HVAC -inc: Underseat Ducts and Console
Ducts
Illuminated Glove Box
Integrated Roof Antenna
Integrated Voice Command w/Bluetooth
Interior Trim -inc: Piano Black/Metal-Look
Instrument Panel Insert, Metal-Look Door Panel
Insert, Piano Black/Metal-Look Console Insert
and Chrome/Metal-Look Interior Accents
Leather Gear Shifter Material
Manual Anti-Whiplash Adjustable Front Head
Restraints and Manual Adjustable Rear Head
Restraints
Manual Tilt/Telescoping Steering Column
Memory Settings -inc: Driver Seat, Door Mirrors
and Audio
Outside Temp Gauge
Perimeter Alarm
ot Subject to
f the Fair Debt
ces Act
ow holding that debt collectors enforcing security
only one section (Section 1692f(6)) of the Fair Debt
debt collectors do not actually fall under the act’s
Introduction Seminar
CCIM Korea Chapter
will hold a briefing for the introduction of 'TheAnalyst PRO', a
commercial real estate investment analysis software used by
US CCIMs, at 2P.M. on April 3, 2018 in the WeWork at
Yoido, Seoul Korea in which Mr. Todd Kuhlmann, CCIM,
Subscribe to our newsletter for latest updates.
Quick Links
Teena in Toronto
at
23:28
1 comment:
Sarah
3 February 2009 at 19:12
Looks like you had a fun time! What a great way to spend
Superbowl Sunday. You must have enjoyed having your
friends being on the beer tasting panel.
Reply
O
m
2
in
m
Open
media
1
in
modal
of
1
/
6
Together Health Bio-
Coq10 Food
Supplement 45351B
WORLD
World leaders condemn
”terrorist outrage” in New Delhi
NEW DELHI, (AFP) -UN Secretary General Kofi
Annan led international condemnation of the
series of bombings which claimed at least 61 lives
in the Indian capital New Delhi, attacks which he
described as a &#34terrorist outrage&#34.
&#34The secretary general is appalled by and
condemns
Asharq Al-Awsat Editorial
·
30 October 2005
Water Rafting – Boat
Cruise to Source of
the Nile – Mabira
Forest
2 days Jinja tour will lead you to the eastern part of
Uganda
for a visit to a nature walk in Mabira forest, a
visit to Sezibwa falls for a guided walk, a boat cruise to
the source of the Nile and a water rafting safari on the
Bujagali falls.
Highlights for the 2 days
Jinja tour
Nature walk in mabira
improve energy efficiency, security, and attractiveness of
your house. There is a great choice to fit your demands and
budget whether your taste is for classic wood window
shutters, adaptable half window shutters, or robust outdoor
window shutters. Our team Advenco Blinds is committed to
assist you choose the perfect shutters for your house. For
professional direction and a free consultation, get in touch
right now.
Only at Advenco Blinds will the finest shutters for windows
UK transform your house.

--------

**TASK DIRECTIONS:**
Can you copy everything from the start of the rows down to the line containing "ow holding that", including that line, exactly as it appears?

**SOLUTION:**
HVAC -inc: Underseat Ducts and Console
Ducts
Illuminated Glove Box
Integrated Roof Antenna
Integrated Voice Command w/Bluetooth
Interior Trim -inc: Piano Black/Metal-Look
Instrument Panel Insert, Metal-Look Door Panel
Insert, Piano Black/Metal-Look Console Insert
and Chrome/Metal-Look Interior Accents
Leather Gear Shifter Material
Manual Anti-Whiplash Adjustable Front Head
Restraints and Manual Adjustable Rear Head
Restraints
Manual Tilt/Telescoping Steering Column
Memory Settings -inc: Driver Seat, Door Mirrors
and Audio
Outside Temp Gauge
Perimeter Alarm
ot Subject to
f the Fair Debt
ces Act
ow holding that debt collectors enforcing security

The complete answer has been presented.